I want to get heterosexual men and LGBTQ folks together, so they can share what it’s like to suffer in silence, to taste each other’s pain.
“Think about Sarah Sanders for a moment. I disagree with her. Strongly. But she represents that silo. There’s no interest in answering a question outside of that silo. In her mind, it’s not lying, it’s not disinformation. It’s the worldview of that group of people.
“Look, I don’t know much about farming. And I don’t think farmers know much about my experience. But if I was in government, I’d make certain to learn about farming before I made laws about it. Sarah Sanders, people like her, they don’t think like that.”
“You brought up government, Wade. Is there any interest about running for office?”
“Oh, my. No. Not a chance. Never.
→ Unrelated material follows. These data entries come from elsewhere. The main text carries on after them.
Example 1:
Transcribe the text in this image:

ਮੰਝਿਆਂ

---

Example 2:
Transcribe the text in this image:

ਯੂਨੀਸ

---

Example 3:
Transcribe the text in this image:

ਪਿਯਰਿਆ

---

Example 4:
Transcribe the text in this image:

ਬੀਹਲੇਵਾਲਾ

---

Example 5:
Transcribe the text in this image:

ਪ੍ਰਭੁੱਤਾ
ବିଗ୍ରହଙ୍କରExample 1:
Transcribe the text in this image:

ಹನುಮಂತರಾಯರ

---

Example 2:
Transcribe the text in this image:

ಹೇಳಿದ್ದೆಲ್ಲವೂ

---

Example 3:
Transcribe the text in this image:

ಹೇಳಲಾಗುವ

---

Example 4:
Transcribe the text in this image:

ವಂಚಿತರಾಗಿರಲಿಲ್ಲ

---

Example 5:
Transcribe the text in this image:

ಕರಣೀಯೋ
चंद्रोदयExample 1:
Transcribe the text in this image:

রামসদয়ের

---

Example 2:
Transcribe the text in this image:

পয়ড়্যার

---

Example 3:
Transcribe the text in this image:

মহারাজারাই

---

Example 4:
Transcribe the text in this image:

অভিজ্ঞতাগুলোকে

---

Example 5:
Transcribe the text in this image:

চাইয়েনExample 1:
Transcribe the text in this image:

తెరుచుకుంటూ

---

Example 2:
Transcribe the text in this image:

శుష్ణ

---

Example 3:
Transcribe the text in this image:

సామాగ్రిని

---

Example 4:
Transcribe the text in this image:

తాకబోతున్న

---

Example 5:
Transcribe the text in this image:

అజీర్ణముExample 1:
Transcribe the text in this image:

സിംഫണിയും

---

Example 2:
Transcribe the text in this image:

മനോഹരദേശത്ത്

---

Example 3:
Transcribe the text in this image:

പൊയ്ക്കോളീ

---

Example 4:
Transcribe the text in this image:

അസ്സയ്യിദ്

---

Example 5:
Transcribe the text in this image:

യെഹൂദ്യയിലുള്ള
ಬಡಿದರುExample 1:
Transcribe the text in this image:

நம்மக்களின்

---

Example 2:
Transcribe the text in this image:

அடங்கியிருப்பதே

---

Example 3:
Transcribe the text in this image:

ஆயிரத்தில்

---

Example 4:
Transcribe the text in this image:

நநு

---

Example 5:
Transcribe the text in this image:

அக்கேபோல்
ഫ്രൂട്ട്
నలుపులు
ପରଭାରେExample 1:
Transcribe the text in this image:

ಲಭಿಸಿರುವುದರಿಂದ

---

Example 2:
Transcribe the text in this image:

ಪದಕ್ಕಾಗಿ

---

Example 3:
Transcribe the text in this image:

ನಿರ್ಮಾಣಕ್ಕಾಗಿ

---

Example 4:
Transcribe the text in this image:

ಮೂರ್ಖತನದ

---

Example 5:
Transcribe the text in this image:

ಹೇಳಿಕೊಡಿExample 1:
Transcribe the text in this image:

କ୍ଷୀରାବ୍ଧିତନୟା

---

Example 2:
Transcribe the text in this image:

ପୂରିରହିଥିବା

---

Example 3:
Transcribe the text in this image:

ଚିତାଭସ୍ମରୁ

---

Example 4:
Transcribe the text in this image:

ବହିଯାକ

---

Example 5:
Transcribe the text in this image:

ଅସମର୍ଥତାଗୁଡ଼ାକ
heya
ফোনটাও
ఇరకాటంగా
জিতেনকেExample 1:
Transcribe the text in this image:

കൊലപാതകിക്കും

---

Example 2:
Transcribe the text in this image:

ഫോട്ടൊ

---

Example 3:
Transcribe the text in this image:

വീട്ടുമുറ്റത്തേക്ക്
I’m too honest and what little influence I have would get squashed in a legislature. I’m an advocate for the most marginalized of the marginalized. That platform would evaporate in an instant if I had to represent all the people.
“Wade, if you could talk to your younger self, what would that sound like?”
“A letter to my younger self? Yeah. Hmm. First off, I’d tell myself to read more. My youth, my experience, was not singular. Hardly anyone’s is, but we all think it is. When I first read James Baldwin, it was a light bulb exploding in my brain. Giovanni’s Room was the book that changed everything. I became obsessed with Baldwin. He explained my experience.
“I’d tell myself to think about my possibilities more. A wisher, not a dreamer. Life doesn’t just happen. You can make it happen, but I didn’t get that. I wish I had known that the story of the white men who created this country was not my story. I wish I had known that I had more choices than I did. But the few choices I did make, well, they turned out okay.
“I do wish I had known one person I could have trusted to share my ‘gay.’ Just one. I was so much in my head for so long. If I could have shared that with one person, even before I was officially ‘out,’ that would’ve made an incredible difference. To get out of your head at least once. Keeping that in, it just crushes you. To know some comfort, some acceptance. That would’ve made all the difference. Saved me a lot of pain.
“There’s a Baldwin quote I love, ‘Silence is not just criminal, but suicidal.’ I know you write about men and suicide. Isn’t so much of that linked to loneliness? Overwhelming, crushing loneliness. Everyone in the LGBTQ community who is in the closet fights that demon, that exact demon…we suffer in silence. ‘Silence is not just criminal, but suicidal.’ It explains a lot.”
“If I could do one thing with my life, I want to get heterosexual men and LGBTQ folks together, so they can share what it’s like to suffer in silence, to taste each other’s pain. I do that, I’ve done something with my life. We need to break that cycle.”
In closing, I asked Wade for guidance – “What one thing can the everyday guy do to stand with women?”
“The everyday guy can interrogate the ways that he allows his friends and the people around him to talk disparagingly about women and girls. He can commit himself to speaking up when that happens. Don’t be a bystander. Don’t assume you have no power. That’s what the everyday guy can do.”